:: Selected text
Chapter 2 builds, from a debate between Ruwen Ogien and Pierre Livet and from Raimo Tuomela's work, a general articulation of norms, values and institutions, condensed into five propositions to be tested against the historical case: (1) every institution pursues an objective in terms of values to be concretised by norms; (2) a norm always concretises a value, but never alone — norms, values and institutions form systems that must be analysed as such; (3) in a conflict, the interpretation of the links between norm-systems and value-systems becomes the major political stake, entrusted to political institutions; (4) one and the same norm may strengthen or weaken the realisation of a value depending on the conflict considered; (5) crises are not accidents but necessary moments in the process of bringing norms and values into coherence.
Chapter 3 sketches a general morphology of theories of state debt from the eighteenth century to the present, identifying argumentative invariants: assimilation to private debt, the risk of catastrophe, the corruption or reinforcement of moral principles, the weakening or strengthening of political regimes. The conclusion of Part I derives from this an “ethics of public debt” (pp. 121–123): the set of behaviours and discourses expected of the actors of the apparatus, ordered by three principles. Sovereignty: sovereign debt is thought in a paradoxical relation to its own cancellation — cancellation is at once the limit of sovereignty (everything must be done to prevent it) and its most striking proof (formally and absolutely prohibiting it would end the state's financial sovereignty). Social order: claims on the state, legally classified as “fictive immovables” (p. 123) under the Old Regime to circumvent the prohibition of lending at interest, tie debt to the permanence of the property-based order; yet Montesquieu and Hume recall that of all forms of property, the annuity is the most fragile — it is worth only the king's word. Necessity, finally: the legitimate source and death of debt. A state that borrows must be in urgent need; a state that cancels may do so only as a last resort — this is Crétet's argument before the Council of Elders in 1797, as it is the U.S. Supreme Court's when validating the abrogation of gold clauses in 1936. The book adds an original argument: some cancellations are accepted without market sanction because the cancelling state holds a quasi-monopoly on the safest available claim (eighteenth-century France, the United States of 1936) — savers have no equivalent alternative, and they return.
::::
Given request
Name every argumentative invariant that the chapter summary says Chapter 3 identifies in theories of state debt.
:: Data lines
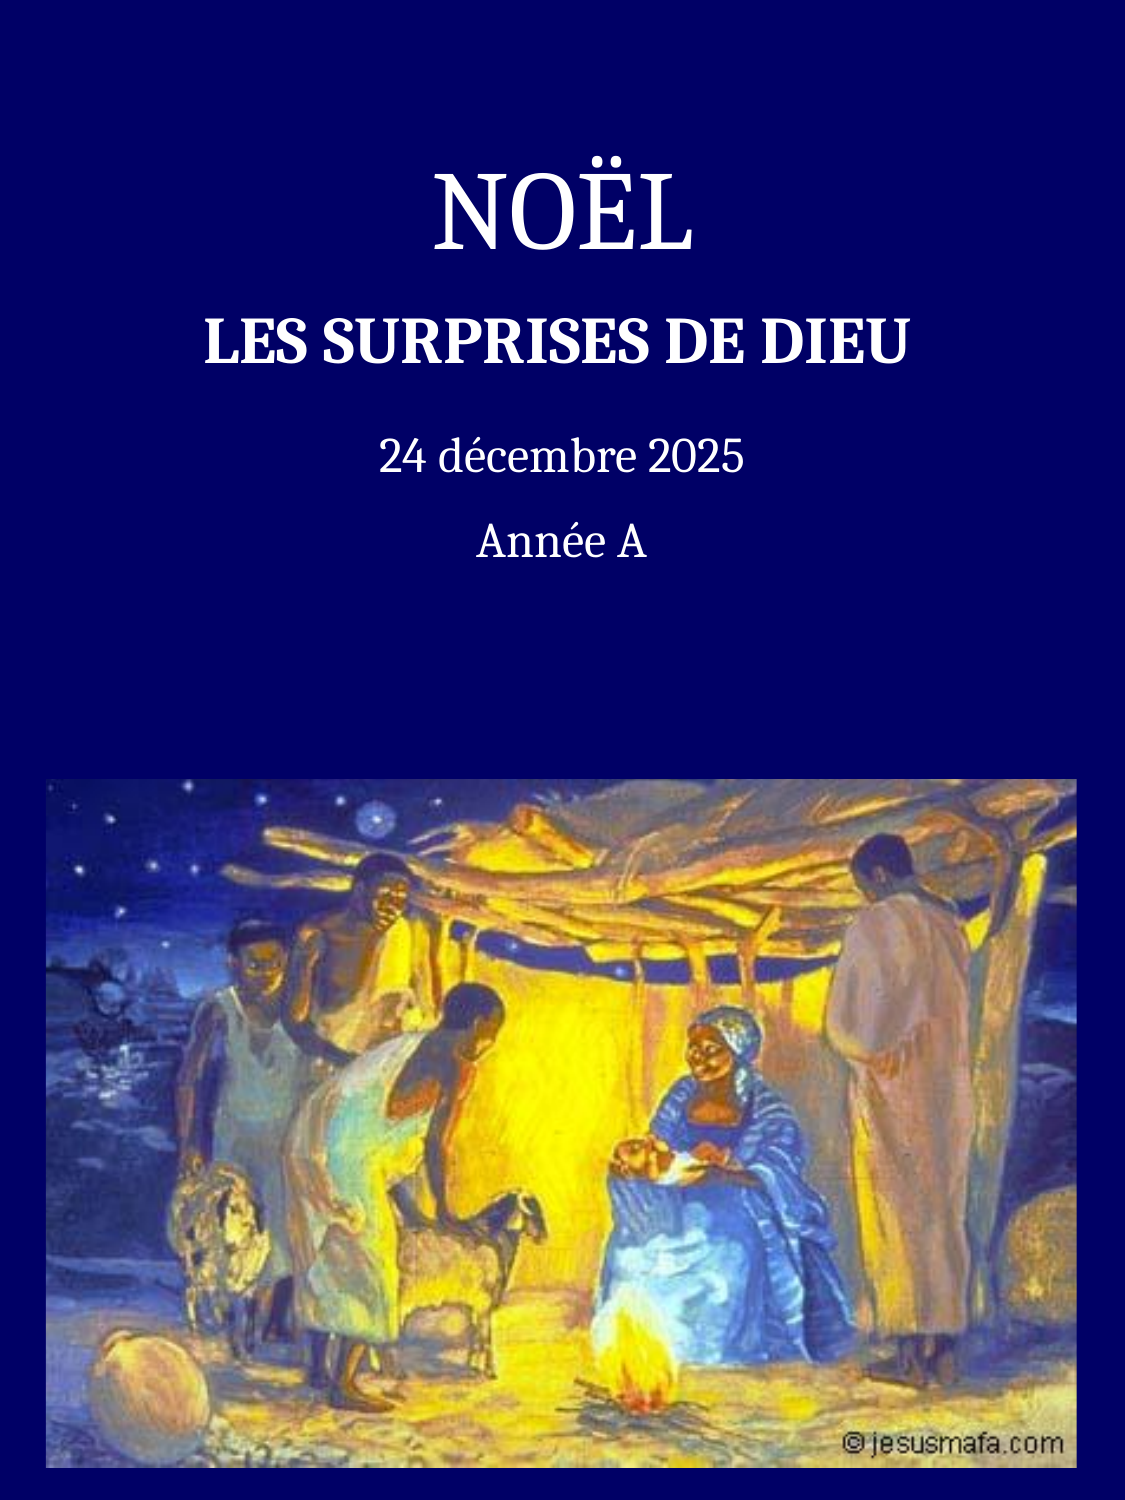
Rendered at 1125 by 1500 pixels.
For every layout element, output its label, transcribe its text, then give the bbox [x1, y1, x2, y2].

picture [45, 779, 1077, 1469]
text_box NOËL LES SURPRISES DE DIEU 24 décembre 2025 Année A [23, 129, 1102, 759]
::::
Final result
- Assimilation to private debt
- The risk of catastrophe
- The corruption or reinforcement of moral principles
- The weakening or strengthening of political regimes